─── Texte de la page

Honneur à « la quatrième génération du Feu » - Par le Général Pinatel

Sur les cent dernières années, 4 générations se sont succédées au Feu et ont fait la grandeur des armes de la France. A l'occasion du 14 Juillet, le Général (2s) Pinatel, responsable du pôle Défense d'Objectif France, rend un hommage particulier à « la quatrième génération du Feu »
Le 14 juillet 2018 est l’occasion de rappeler que depuis 50 ans des soldats français se battent, meurent ou sont blessés pour défendre les intérêts stratégiques de la France sur les théâtres extérieurs de l’Afrique, du Moyen-Orient et d’Asie centrale. Durant ces 50 années d'OPEX, 630 soldats, sous-officiers et officiers sont morts pour la France et plus de 6000 autres ont été blessés, dont certains polytraumatisés physiques sans compter les personnels atteints de post-traumatismes psychiques. Ils constituent la quatrième génération du feu.
Les actions extérieures qui furent les plus couteuses en tués et blessés se situent au Tchad où nous sommes intervenus 6 fois depuis 1968 pour nous opposer aux visées de Kadhafi puis des djihadistes et où 158 militaires français ont été tués. Citons le premier combat meurtrier de ces cinquante années d’OPEX qui survint entre Bédo et Kerdini au Tchad en octobre 1970 où 12 parachutistes furent tués et 25 blessés dans la compagnie commandée par le capitaine Canal et par le lieutenant Neau. Au Liban où la France est intervenue pour s’interposer entre factions et sur la frontière avec Israël dans le cadre de la FINUL nous avons perdu 150 hommes. Ces opérations furent notamment endeuillées par l’attentat du Drakkar où 58 parachutistes, appartenant en majorité à la 3ème compagnie du 1er RCP, furent tués en octobre 1983. Et aussi en ex-Yougoslavie où nous avons perdu 110 hommes et en Afghanistan 92.

──────
─── Données fournies

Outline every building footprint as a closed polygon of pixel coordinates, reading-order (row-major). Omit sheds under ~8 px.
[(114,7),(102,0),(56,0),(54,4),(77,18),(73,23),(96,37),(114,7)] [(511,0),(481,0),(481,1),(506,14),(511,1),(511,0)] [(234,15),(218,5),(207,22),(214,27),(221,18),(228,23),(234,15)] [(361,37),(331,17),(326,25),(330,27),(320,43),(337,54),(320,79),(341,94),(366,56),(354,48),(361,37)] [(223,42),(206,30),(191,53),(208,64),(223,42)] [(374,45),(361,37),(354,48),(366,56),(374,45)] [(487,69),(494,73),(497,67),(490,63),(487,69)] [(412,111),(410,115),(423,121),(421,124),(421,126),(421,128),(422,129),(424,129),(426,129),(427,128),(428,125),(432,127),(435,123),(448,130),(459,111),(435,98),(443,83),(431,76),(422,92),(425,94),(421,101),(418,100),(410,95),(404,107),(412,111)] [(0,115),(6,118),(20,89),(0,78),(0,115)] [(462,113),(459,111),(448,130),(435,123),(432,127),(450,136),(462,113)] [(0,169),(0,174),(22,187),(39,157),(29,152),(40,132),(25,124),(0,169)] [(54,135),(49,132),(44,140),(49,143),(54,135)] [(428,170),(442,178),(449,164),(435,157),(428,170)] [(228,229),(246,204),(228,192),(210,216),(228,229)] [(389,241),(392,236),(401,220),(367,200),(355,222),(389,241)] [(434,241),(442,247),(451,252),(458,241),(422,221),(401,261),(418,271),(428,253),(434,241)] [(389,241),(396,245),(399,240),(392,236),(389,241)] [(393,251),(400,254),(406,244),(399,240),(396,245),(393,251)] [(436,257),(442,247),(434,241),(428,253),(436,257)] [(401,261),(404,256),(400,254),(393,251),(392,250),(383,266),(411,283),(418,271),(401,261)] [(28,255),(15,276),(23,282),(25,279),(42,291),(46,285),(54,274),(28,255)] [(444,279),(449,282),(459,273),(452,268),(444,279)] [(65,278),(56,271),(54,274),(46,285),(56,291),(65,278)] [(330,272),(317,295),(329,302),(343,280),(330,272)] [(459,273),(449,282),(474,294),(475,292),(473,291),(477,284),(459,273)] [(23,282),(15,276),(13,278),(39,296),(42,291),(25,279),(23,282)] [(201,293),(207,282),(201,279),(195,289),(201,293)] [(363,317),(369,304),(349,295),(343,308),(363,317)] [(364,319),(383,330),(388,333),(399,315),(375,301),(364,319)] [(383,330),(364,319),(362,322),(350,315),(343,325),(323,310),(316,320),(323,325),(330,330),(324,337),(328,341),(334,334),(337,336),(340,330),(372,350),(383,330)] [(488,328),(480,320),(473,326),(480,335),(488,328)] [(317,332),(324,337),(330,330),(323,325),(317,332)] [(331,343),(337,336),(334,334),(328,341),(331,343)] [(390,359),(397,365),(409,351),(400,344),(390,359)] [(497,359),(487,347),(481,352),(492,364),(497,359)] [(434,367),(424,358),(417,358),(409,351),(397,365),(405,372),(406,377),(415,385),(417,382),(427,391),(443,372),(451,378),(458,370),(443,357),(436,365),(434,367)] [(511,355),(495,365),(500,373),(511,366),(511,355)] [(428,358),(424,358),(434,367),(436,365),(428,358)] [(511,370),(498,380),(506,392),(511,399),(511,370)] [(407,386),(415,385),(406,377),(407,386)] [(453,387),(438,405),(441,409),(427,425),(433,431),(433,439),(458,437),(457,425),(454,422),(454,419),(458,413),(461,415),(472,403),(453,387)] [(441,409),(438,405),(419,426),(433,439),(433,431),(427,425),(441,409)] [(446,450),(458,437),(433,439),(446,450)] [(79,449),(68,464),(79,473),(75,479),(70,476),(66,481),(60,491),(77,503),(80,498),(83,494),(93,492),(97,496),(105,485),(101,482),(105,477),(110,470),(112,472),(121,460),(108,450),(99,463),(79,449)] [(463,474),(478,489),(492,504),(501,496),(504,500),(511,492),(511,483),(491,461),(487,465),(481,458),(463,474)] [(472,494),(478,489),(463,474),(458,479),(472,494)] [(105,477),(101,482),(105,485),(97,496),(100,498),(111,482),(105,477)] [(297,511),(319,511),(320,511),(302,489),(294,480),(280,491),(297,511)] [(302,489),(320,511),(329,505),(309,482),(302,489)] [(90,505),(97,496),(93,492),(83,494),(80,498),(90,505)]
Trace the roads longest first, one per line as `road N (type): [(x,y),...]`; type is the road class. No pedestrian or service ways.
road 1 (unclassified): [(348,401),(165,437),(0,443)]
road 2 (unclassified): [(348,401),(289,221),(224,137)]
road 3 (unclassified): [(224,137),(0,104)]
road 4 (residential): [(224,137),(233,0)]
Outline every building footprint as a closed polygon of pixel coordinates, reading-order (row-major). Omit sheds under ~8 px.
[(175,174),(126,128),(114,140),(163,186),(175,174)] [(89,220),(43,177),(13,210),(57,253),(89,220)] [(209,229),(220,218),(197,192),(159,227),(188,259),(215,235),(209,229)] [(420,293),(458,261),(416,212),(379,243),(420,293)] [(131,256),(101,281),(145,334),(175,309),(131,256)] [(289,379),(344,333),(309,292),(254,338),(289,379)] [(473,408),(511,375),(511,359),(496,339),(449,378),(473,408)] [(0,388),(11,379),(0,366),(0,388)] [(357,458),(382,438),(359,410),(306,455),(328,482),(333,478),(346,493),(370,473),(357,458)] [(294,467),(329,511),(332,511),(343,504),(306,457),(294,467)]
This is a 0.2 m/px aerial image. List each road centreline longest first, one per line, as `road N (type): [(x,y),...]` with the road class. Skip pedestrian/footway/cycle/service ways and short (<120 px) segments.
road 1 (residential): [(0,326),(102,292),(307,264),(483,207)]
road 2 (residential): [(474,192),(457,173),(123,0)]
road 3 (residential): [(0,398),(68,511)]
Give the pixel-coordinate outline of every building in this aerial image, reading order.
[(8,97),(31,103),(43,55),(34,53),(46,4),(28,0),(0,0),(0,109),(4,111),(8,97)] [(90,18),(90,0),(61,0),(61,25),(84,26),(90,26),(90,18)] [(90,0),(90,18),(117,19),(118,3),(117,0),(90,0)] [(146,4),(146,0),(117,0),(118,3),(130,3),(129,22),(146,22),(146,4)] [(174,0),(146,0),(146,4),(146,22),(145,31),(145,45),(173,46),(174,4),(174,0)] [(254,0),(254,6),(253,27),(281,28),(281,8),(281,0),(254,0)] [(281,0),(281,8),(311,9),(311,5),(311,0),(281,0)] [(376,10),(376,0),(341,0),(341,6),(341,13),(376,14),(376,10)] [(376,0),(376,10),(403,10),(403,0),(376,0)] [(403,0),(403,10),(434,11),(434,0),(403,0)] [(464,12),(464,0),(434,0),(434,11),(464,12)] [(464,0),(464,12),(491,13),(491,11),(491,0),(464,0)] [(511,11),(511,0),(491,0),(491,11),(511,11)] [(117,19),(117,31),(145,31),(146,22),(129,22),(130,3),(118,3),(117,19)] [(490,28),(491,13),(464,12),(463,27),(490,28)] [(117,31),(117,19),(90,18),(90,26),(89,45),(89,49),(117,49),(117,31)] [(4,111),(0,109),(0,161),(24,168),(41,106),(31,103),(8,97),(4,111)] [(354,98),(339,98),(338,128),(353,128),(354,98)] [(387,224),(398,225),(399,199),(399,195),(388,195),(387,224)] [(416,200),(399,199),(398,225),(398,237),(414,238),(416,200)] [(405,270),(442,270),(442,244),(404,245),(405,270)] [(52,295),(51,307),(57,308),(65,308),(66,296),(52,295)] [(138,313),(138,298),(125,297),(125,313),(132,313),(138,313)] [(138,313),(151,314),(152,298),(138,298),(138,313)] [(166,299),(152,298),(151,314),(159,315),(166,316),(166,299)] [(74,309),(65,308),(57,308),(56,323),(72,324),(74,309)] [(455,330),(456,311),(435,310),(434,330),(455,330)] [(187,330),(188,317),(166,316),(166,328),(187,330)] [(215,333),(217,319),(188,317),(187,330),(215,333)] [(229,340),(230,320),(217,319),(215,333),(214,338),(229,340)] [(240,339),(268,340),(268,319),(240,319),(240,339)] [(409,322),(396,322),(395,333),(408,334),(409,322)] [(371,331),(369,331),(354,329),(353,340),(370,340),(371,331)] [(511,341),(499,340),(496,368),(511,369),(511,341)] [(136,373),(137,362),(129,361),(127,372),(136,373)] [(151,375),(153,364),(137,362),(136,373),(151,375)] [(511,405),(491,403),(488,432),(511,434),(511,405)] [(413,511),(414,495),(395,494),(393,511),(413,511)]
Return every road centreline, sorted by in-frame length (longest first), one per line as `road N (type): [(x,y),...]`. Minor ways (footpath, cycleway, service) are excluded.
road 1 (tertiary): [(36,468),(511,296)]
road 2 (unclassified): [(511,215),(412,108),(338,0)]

──────

● Consigne 1: Réécrivez le passage de l'hommage à la quatrième génération du feu situé entre « Le 14 juillet » et « génération du feu. », bornes incluses, en substituant « terrains d'opérations » à « théâtres extérieurs ».
● Consigne 2: Selon l'hommage à la quatrième génération du feu, combien de parachutistes l'attentat du Drakkar a-t-il tués, et à quelle date ?
● Consigne 3: Prolongez l'hommage à la quatrième génération du feu en rédigeant la suite de sa dernière phrase.

● Réponse rédigée 1:
Le 14 juillet 2018 est l’occasion de rappeler que depuis 50 ans des soldats français se battent, meurent ou sont blessés pour défendre les intérêts stratégiques de la France sur les terrains d'opérations de l’Afrique, du Moyen-Orient et d’Asie centrale. Durant ces 50 années d'OPEX, 630 soldats, sous-officiers et officiers sont morts pour la France et plus de 6000 autres ont été blessés, dont certains polytraumatisés physiques sans compter les personnels atteints de post-traumatismes psychiques. Ils constituent la quatrième génération du feu.

● Réponse rédigée 2: 58 parachutistes, en octobre 1983.

● Réponse rédigée 3:
Ces opérations les plus importantes ne doivent pas faire oublier la multitudes d’autres actions plus ou moins ponctuelles menées au titre d’accords bilatéraux de défense en Centrafrique, au Zaïre et en République démocratique du Congo, à Djibouti, au Cameroun, au Rwanda, aux Comores, au Mali, au Gabon, et au Togo ou avec un mandat de l’ONU comme en Libye.
Certes, c’est l’armée de terre qui a supporté durant ces 50 années d’OPEX la presque totalité des pertes mais ces missions se sont toujours effectuées dans un cadre interarmées et la conduite des opérations ainsi que la survie de nombreux de nos blessés n’aurait pas été possible sans l’aide et la prise de risque des autres armées. C’est pour cette raison que je voudrais citer trois opérations qui sont exemplaires de la capacité de nos forces à concevoir et à exécuter des opérations interarmées particulièrement ingénieuses, notamment lorsqu’il s’agit de libérer des otages français.
C’est l’opération Bonite au Zaïre avec le parachutage le 19 et le 20 mai 1978 du 2ème REP commandé par le colonel Erulin qui libéra 2800 otages des rebelle katangais au prix de 5 morts et d’une dizaine de blessés.
C’est aussi l’opération Lamantin qui fut strictement aérienne et le fruit d’une coopération exemplaire entre l’armée de l’air et la marine. Elle se déroula entre décembre 1977 et juillet 1978 en Mauritanie, pendant le conflit du Sahara occidental. La France est intervenue à la demande du gouvernement mauritanien pour repousser le Front Polisario qui était sur le point d’interrompre l’acheminement du minerai de fer de Zouérate au port de Nouadhibou, seule ressource de ce pays. Le Polissario commis l’erreur à Zouérate de s’en prendre directement aux intérêts de la France en tuant 2 coopérants français et en enlevant 8 autres. Le mode opératoire fut particulièrement ingénieux car il consista à repérer les colonnes du Polisario au moyen des radars des avions Breguet Atlantic de la marine, destinés à détecter les périscopes des sous-marins, le sable du désert du Sahara remplaçant l’océan Atlantique, puis à faire intervenir des Jaguars stationnés à Dakar. Les 12, 13 et 18 décembre 1977, les avions français détruisent entièrement deux colonnes d'une cinquantaine de véhicules du Front Polissario. Boumediene jeta l’éponge. Les otages français furent libérés le 23 décembre 1977.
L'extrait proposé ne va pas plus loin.